Espace de libertés – Mars 2015

Pour une école de l’égaliberté


École

L’ « égaliberté », c’est tout simplement l’exigence inconditionnelle d’une égale liberté pour tous les humains en tant que citoyens. C’est ce principe qui a guidé les fondateurs de la Ligue de l’Enseignement en 1864 en faveur d’une école qui libère les enfants à la fois de l’emprise dogmatique de la religion et de la misère sociale.


Il faut encore aller plus loin: non seulement l’instruction obligatoire et gratuite postule l’égalité des enfants entre eux, mais l’exigence de libre pensée postule quelque chose d’encore plus révolutionnaire, qui est l’égalité des intelligences, jusqu’à l’égalité entre le maître et l’élève. L’idée d’une transmission qui ne soit pas une imposition; que l’élève est l’égal de son maître en intelligence, et que le travail du maître est de faire éprouver à ses élèves en quoi il est semblable à eux.

Dans un contexte où l’école publique est confrontée au double défi des inégalités économiques et des tensions identitaires, l’égaliberté permet de poser deux balises.

Première balise, au sujet de la mission fondamentale de l’école. Dans la querelle qui oppose les tenants de l’instruction (Condorcet) à ceux de l’éducation (Ferry), je suis résolument du côté des premiers. La fonction première de l’école, c’est de transmettre des savoirs. Il me paraît hautement problématique, du point de vue d’une véritable laïcité, d’assigner à l’école la fonction d’inculquer des «valeurs», c’est-à-dire d’être un lieu de production d’identité politique ou idéologique. Quand cette fonction moralisatrice et normalisatrice prend le dessus, c’est toujours au détriment des savoirs, des matières. C’est ce que l’on voit aujourd’hui: les savoirs transmis se trouvent réduits à une sorte de viatique minimal, dont l’étendue diminue toujours plus face au constat que même ce minimum n’arrive pas à être assimilé. La dévalorisation du cours de français, comme de la maîtrise de l’écrit en général, est une vraie catastrophe.

La fonction d’éducation –deuxième balise– est cependant incontournable: former des «citoyens responsables». Dans la perspective d’une laïcité radicale, un citoyen responsable n’est rien d’autre qu’un être capable de penser par lui-même. L’instruction transmet des savoirs; l’éducation forme à un certain rapport à ces savoirs –un rapport critique, réfléchi, qui permet à chacun de distinguer une simple opinion personnelle d’un énoncé à portée universelle, une croyance d’une théorie scientifique, etc.

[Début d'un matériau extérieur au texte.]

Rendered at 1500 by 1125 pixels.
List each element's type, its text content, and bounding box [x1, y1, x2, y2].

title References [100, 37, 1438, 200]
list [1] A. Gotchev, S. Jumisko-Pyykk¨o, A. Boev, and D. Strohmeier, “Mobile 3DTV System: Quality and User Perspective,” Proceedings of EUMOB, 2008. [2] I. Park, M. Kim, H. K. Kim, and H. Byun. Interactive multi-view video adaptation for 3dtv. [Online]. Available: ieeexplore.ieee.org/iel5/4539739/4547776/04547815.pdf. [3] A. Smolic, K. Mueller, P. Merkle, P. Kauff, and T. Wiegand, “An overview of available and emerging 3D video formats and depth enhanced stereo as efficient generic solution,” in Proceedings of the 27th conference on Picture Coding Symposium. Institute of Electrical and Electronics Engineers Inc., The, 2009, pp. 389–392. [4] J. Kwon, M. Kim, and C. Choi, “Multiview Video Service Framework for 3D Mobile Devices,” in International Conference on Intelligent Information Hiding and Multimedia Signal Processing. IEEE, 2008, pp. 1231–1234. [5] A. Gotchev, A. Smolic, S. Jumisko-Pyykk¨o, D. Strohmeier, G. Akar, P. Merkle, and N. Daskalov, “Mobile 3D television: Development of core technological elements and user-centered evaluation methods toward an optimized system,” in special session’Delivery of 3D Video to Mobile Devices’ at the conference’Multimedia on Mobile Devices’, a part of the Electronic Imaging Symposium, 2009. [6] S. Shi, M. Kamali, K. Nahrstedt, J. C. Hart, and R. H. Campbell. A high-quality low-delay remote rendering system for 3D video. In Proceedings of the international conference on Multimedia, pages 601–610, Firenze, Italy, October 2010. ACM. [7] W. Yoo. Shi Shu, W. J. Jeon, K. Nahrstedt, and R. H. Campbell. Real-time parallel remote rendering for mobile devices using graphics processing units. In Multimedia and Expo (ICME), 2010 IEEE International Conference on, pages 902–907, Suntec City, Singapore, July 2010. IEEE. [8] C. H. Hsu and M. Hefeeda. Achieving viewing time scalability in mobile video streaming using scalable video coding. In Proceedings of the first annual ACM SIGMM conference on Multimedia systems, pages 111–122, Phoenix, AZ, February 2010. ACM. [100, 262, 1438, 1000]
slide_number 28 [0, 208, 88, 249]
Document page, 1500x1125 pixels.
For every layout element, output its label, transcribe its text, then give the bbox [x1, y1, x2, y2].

C’est pourquoi, autant je me réjouis de la future réforme des cours dits «philosophiques», autant je lis avec consternation dans la déclaration de politique communautaire que le but du futur cours de citoyenneté sera «l’apprentissage des valeurs démocratiques, des valeurs des droits de l’homme, des valeurs du vivre ensemble». Comme si notre monde ne dégoulinait pas de valeurs, d’humanisme, de bons sentiments! Je voudrais plaider pour que, dans les cours philosophiques, on fasse ce que l’on n’a jamais fait jusqu’à présent: de la philosophie! Or, la philosophie n’enseigne pas des valeurs, mais un certain rapport critique aux valeurs. Kant a écrit une Critique de la raison pratique, Nietzche une Généalogie de la morale. Les questions qu’ils posent: d’où viennent les valeurs? À quelles conditions sont-elles possibles? Quelle est la valeur des valeurs?

Si le but de toute éducation est un certain rapport critique aux savoirs et aux valeurs, alors l’un des grands enjeux pour la laïcité demain, ce n’est pas tant le règlement des questions «interculturelles» (foulard, accommodements raisonnables…) que le problème du relativisme, ou plutôt du partage entre ce qui est objectif et subjectif. La montée en puissance du créationnisme ou du climato-scepticisme est inquiétante, plus encore celle du négationnisme ou de la théorie du complot. Le problème de fond, ici, c’est celui de l’exigence de vérité – qui suppose elle-même des vertus concrètes: la probité, l’humilité face au réel, le décentrement par rapport à ses croyances… Que des élèves disent aujourd’hui à leurs professeurs: «Vous croyez à la Shoah, mais moi je n’y crois pas, c’est mon droit» ou «Darwin avait son opinion, moi la mienne» est infiniment plus inquiétant que la question de savoir s’il faut prévoir des repas halal dans les cantines de l’école publique.